Time to go to the bottom line and let the record speak for itself. The Sharks are a strong 18-8-4 with Scott in the line-up. Without Scott, the record is weak, just 16-17-5. 40 points in 30 games with Scott in the line-up, 37 points in 38 games without him. Scott has played against quality teams. Scott has played in 11 games against teams among the top 10 in point total. 4 games versus Anaheim, 2 games versus the Blues plus single games against the Blackhawks, Canadiens, Islanders, Predators and Penguins. In those 11 games, the Sharks are 8-1-2.
Scott may have a mere 3 points on the year, but 2 of those 3 have come in games the Sharks won by a single goal.
Any suggestion that Scott is the reason for the team’s success in the games he has played is huge stretch. However, the opposite also applies. His presence is clearly not the major liability others have fretted about.

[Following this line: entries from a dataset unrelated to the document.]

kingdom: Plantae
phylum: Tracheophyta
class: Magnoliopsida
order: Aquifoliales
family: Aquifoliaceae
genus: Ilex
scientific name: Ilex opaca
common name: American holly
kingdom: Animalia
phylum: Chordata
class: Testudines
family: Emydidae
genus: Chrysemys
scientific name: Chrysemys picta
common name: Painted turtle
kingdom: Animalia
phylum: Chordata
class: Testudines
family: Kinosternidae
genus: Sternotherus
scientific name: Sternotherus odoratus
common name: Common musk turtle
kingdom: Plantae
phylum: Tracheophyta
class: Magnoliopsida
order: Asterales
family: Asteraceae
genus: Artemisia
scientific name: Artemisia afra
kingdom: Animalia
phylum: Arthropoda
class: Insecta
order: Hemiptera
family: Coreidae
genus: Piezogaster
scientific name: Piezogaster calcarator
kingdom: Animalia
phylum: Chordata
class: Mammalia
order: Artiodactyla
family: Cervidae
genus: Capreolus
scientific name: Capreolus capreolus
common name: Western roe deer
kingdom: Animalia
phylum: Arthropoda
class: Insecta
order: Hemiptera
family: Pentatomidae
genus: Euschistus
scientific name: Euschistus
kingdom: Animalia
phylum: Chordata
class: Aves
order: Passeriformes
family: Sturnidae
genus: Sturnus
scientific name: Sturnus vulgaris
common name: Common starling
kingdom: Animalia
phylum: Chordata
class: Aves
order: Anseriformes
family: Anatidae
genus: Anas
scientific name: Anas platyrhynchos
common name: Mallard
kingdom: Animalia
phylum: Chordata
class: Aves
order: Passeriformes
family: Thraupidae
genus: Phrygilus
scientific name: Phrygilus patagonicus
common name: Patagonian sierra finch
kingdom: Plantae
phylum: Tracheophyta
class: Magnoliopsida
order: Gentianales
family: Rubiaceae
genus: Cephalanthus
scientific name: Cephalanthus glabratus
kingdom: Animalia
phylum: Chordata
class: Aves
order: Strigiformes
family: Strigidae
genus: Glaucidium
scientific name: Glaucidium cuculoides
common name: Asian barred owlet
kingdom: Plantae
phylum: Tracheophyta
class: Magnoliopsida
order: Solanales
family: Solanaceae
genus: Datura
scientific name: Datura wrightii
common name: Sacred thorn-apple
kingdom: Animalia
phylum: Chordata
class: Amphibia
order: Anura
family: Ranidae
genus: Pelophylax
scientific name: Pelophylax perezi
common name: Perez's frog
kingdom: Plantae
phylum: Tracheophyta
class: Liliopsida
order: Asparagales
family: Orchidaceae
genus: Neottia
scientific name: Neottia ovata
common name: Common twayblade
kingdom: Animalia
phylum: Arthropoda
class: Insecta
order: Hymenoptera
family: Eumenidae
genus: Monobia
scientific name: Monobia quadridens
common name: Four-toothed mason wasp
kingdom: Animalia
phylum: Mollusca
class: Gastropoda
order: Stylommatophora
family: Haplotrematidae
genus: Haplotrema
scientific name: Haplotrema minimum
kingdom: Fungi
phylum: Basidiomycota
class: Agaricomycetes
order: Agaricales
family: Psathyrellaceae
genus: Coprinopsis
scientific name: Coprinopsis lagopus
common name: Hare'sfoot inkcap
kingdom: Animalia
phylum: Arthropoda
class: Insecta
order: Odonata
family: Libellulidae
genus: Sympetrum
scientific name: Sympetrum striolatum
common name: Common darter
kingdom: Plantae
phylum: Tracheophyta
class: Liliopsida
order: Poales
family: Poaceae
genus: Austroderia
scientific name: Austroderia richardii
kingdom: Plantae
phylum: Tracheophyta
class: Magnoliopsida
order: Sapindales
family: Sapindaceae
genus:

Any serious discussion of John Scott needs to eventually get to player safety. Many have posited that need for enforcers is rapidly diminishing. I’d like to agree. Last year’s reality told me otherwise. To end the need for enforcers like John Scott, one will need to depend on the NHL’s Department of Player Safety (DPS) effectively stepping into the breach. There is a better chance of getting the Bushes and Clintons to quit politics.
Let me offer some suggestions. I would like to see many more fines for the numerous cheap shots that occur. Stop with the benefit of the doubt. Punch or elbow someone in the face when they aren’t expecting it, get a fine. Even modest fines, used with frequency, will get players attention.
As for suspensions, I’d like to see them served against the player/team that was harmed if there was an injury. I’ll use the Lapierre hit on Boyle as an example. Each time Lapierre would be slated to face either Dan Boyle’s team (now the Rangers) or the Sharks – the player and the team that were harmed — Lapierre should serve a suspension for that game until his suspension runs out. That type of suspension hits the player twice, once for the lost game, and later on when the player wants a new contract. Lapierre is now in Pittsburgh. But if the Pens knew he would be forced to sit for games versus Boyle and the Rangers, especially potential playoff games, it is doubtful the Pens would want him. That sort of suspension would have a longer term impact and help discourage dangerous plays.
Increased use of fines and changing the manor in which suspensions are implemented would be two good steps. As of now, though, it remains hard to take the DPS seriously. Which leaves a role for players such as John Scott.
John Scott is a Hit
In my recent column on Patrick Marleau, I discussed the concept of ‘less is more’. With John Scott, I think McLellan’s use has been just right. He is a part time player on a fourth line with a limited skill set beyond one (unfortunately) important skill. He plays very modest minutes. He seems to be 12th on the Sharks forward depth chart, moving up largely because of all the departures at the trade deadline. He is better suited to be the 13th or 14th forward, meaning he plays occasionally. Reports say he’s been a positive locker room presence. The team has had success with him on the ice. He hasn’t hindered player development, and the Sharks have not suffered the sort of crushing injuries due to dirty plays that hugely impacted them last season. I’m good with all of that.
A long time ago, I learned that when someone thinks the cheapest person on the payroll is a problem, they are almost always wrong. Scott isn’t quite the cheapest, but he is darn close to it. He’s been worth every penny, right down to his holiday sweater. That too, is worthy of praise.